The future is always weirder than what you imagine. What you're seeing is an off-the-grid house made entirely from specially-treated fabric that can withstand 100-mile-an-hour tornado winds, store energy, recycle water, and maintain comfortable temperatures year-round.
Called Techstyle Haus, it's made with rapid prototyping, and can be rebuilt to handle rapidly-changing climates. It's powered by bendable solar cells that curve to fit the shape of the roof, and surrounded by gardens nourished by gray water. Basically it's a tent that is smarter than a smart house. And it's intended to be used by people who want to live outside cities, in agricultural areas.
It was designed by students from Brown University, Rhode Island School of Design, and the University of Applied Sciences in Erfurt, Germany. They'll enter it in the 2014 Solar Decathlon Europe.
Brown University explains the project:
The soft, highly insulated shell is designed to meet the standard for a passive house—one that uses 90 percent less energy for heating and cooling that a standard building. Techstyle Haus will get all the power it needs and more from a flexible solar array arranged on the its curved textile roof.

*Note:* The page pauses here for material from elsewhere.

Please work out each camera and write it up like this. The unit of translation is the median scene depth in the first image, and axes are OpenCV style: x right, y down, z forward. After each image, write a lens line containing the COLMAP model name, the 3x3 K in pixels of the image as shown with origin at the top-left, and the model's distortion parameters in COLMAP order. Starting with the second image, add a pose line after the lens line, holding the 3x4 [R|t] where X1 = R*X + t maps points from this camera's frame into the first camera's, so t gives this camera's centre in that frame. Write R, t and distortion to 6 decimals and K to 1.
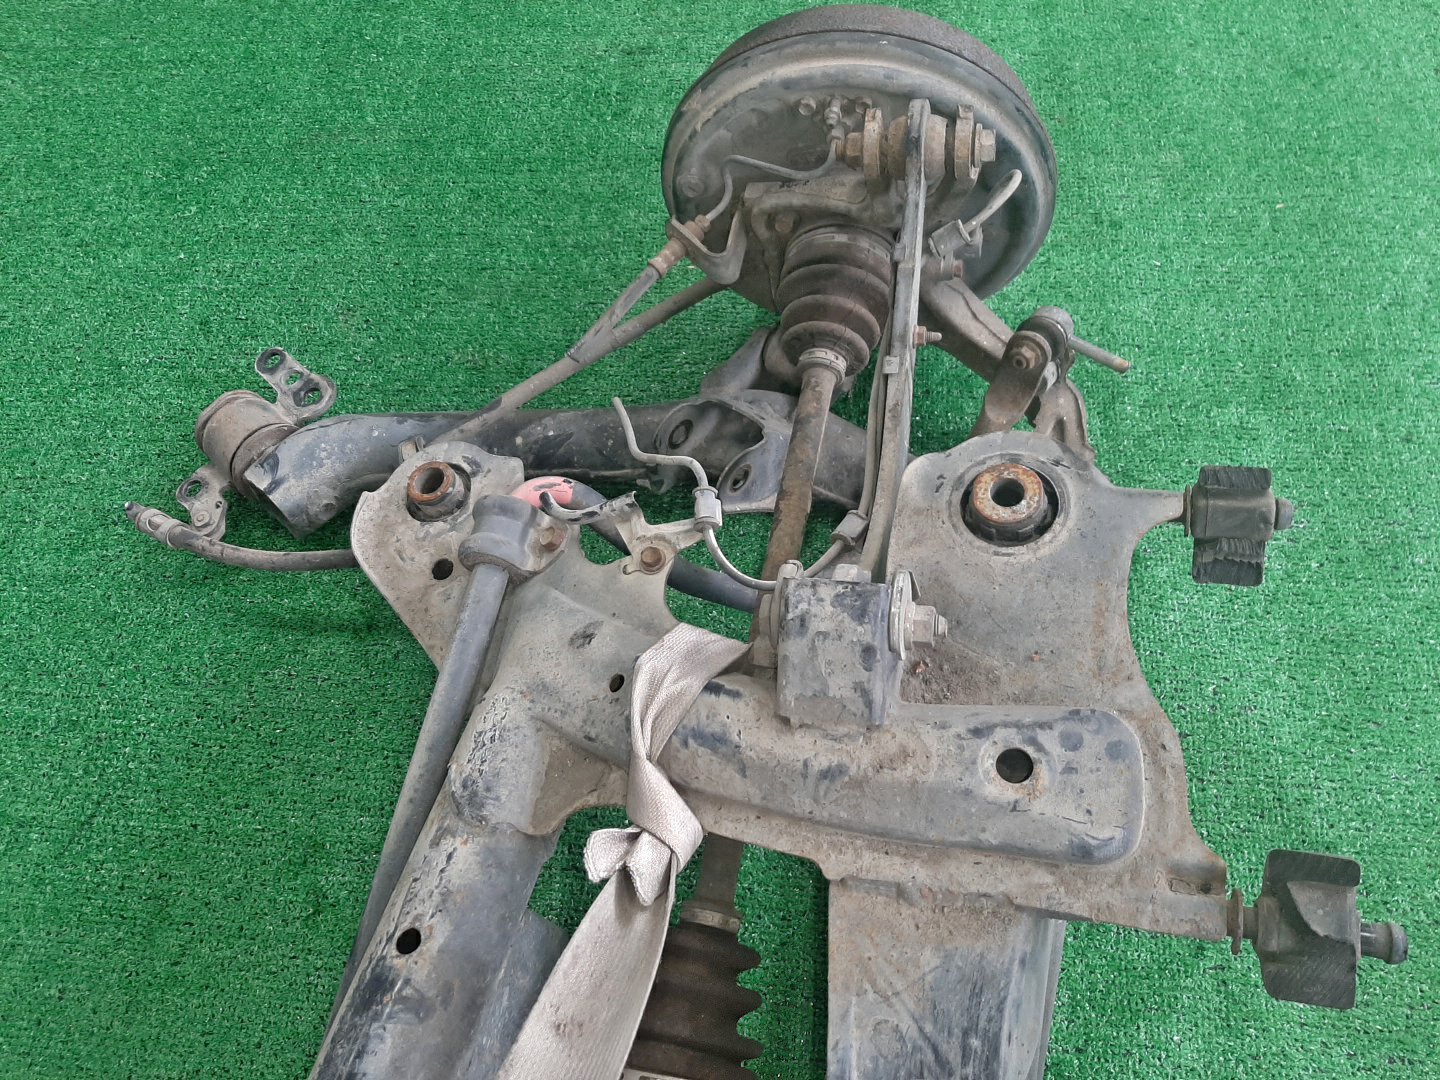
lens RADIAL K [[1108.0, 0, 729.7], [0, 1108.0, 534.5], [0, 0, 1]] dist [0.077594, -0.145132]
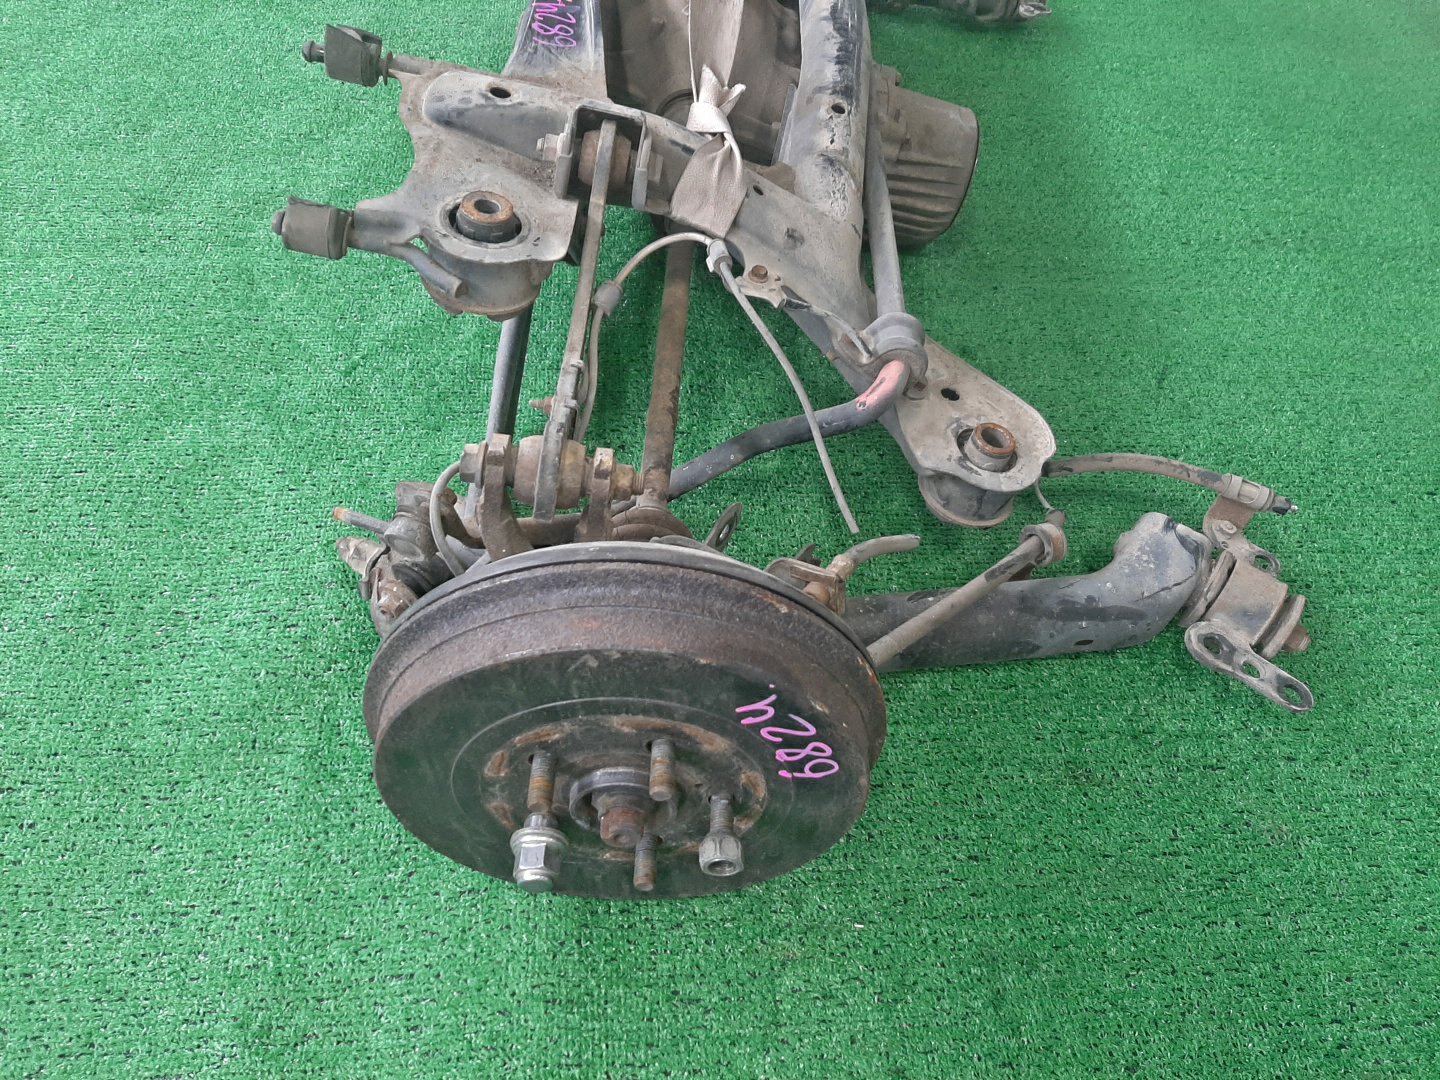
lens RADIAL K [[1108.0, 0, 729.7], [0, 1108.0, 534.5], [0, 0, 1]] dist [0.077594, -0.145132]
pose [[-0.986368, 0.138677, -0.088588, 0.109128], [-0.133944, -0.363863, 0.921772, -1.167854], [0.095594, 0.921071, 0.377477, 0.712401]]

The idea behind their design, the students say, is to push the envelope of what's possible in sustainable construction. They wanted to show that an efficient solar home need not be a boxy, thick-walled structure with no windows.
Despite its soft shell, Techstyle Haus is no mere tent. It's made from a fabric often used on the roofs of domed stadiums fixed to a steel frame designed to withstand 130 mile-per-hour winds. A heat recovery system, phase change materials, and a solar-thermal system all help Techstyle Haus to achieve the passive house standard.